Ensuring the development of the skills needed for the industrial renaissance

For any reindustrialisation scenario to work, it must “loop” on a certain number of parameters, and not only that of the financing of innovative industrial investments.

The needs will inevitably be significant in terms of infrastructure, and in particular energy infrastructure to support the needs of electrification, the development of carbon-free hydrogen, etc. Again, in order for this need for equipment to fully participate in reindustrialisation, support for innovation in sectors where technological lag has been taken, such as wind power or photovoltaics, will be essential. In the same way as on some of the key technologies related to the industry of the future and decarbonization where a certain delay exists, France must adopt, to say it provocatively, an emerging country mentality. That is to say, to accept that we will no longer be in the lead on certain technologies, and to do in the coming years what China has been able to do very well for the past 20 years.

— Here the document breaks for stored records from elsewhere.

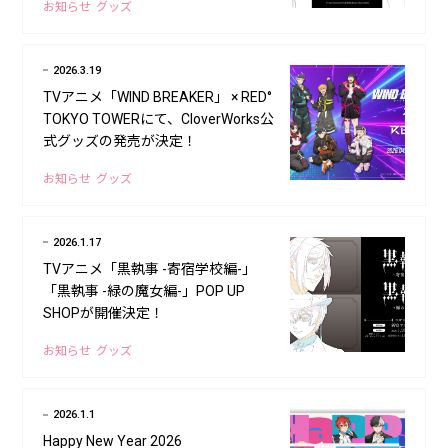
お知らせ
グッズ
2026.3.19
TVアニメ「WIND BREAKER」 × RED°
TOKYO TOWERにて、CloverWorks公
式グッズの発売が決定！
お知らせ
グッズ
2026.1.17
TVアニメ「黒執事 -寄宿学校編-」
「黒執事 -緑の魔女編-」POP UP
SHOPが開催決定！
お知らせ
グッズ
2026.1.1
Happy New Year 2026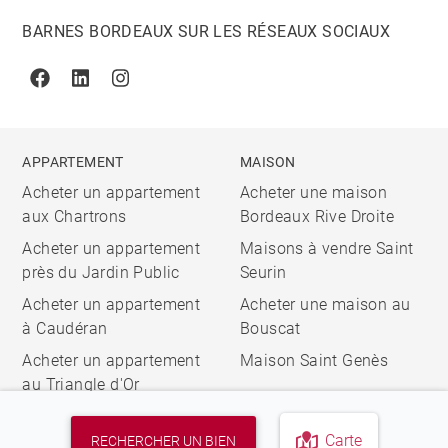
BARNES BORDEAUX SUR LES RÉSEAUX SOCIAUX
Facebook
Linkedin
Instagram
APPARTEMENT
MAISON
Acheter un appartement
Acheter une maison
aux Chartrons
Bordeaux Rive Droite
Acheter un appartement
Maisons à vendre Saint
près du Jardin Public
Seurin
Acheter un appartement
Acheter une maison au
à Caudéran
Bouscat
Acheter un appartement
Maison Saint Genès
au Triangle d'Or
Carte
RECHERCHER UN BIEN
© 2026 BARNES, INTERNATIONAL REALTY - BARNES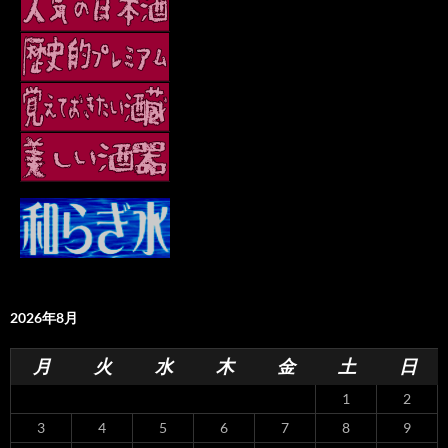
2026年8月
月
火
水
木
金
土
日
1
2
3
4
5
6
7
8
9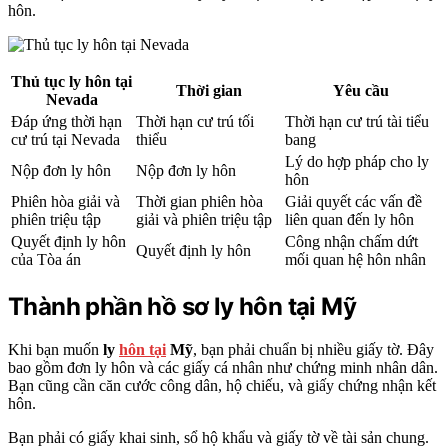
hôn.
Thủ tục ly hôn tại
Thời gian
Yêu cầu
Nevada
Đáp ứng thời hạn
Thời hạn cư trú tối
Thời hạn cư trú tài tiểu
cư trú tại Nevada
thiểu
bang
Lý do hợp pháp cho ly
Nộp đơn ly hôn
Nộp đơn ly hôn
hôn
Phiên hòa giải và
Thời gian phiên hòa
Giải quyết các vấn đề
phiên triệu tập
giải và phiên triệu tập
liên quan đến ly hôn
Quyết định ly hôn
Công nhận chấm dứt
Quyết định ly hôn
của Tòa án
mối quan hệ hôn nhân
Thành phần hồ sơ ly hôn tại Mỹ
Khi bạn muốn
ly
hôn tại
Mỹ
, bạn phải chuẩn bị nhiều giấy tờ. Đây
bao gồm đơn ly hôn và các giấy cá nhân như chứng minh nhân dân.
Bạn cũng cần căn cước công dân, hộ chiếu, và giấy chứng nhận kết
hôn.
Bạn phải có giấy khai sinh, sổ hộ khẩu và giấy tờ về tài sản chung.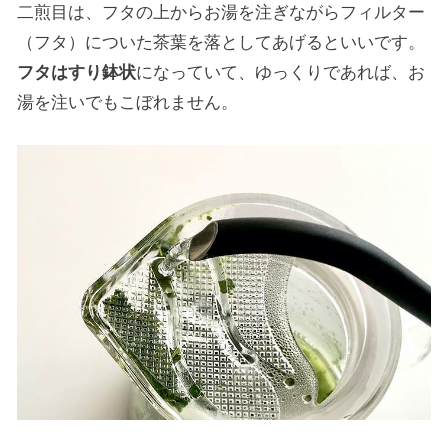
二煎目は、フタの上からお湯を注ぎながらフィルター
（フタ）についた茶葉を落としてあげるといいです。
フタはすり鉢状
になっていて、ゆっくりであれば、お
湯を注いでもこぼれません。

Reindustrialization will also require the mobilization of talent, which is essential for industrial sectors to succeed in the challenge of rebounding and innovation. We like to reason about a Bpifrance objective of rebounding the weight of the manufacturing industry from 10% to 12% of GDP by a horizon of around 2035 (i.e. a reindustrialization movement of about 20 years after the opposite movement observed since 1995 and commented on above). We can estimate by a simple calculation that under the conditions of trend productivity of the industry (pre-health crisis), about 400K to 500K additional jobs would be needed in industry by 2035 for the sector to regain more weight in the national production mix. The stakes in terms of skills are therefore considerable. According to a recent study, factors related to the availability of talent and the strength of industrial and innovation ecosystems already account for 22% of industrial investment decisions, close to the burden of costs (28%). The persistent difficulties of recruitment, the unflattering rankings for several years of France in terms of initial training show that the issue of human capital is crucial for our country. And especially in the industry in high demand for cutting-edge technological skills. This requires an unprecedented effort on initial and continuing training, but also on an intelligent migration policy, which we mentioned in a recent study by our think tank, Bpifrance Le Lab. We also strongly believe in improving the attractiveness and image of the industry, which are essential elements to stimulate the training of current and future French workers.

All in all, the efforts to be made to revive our industry are significant and will require patience and consistency over the long term. Deindustrialization took several decades to take place. Reindustrialization will do the same. The forces for the regeneration of our industrial fabric are already present and it is our duty to public authorities, entrepreneurs, employees and citizens to mobilize for this great cause for our economy and our society.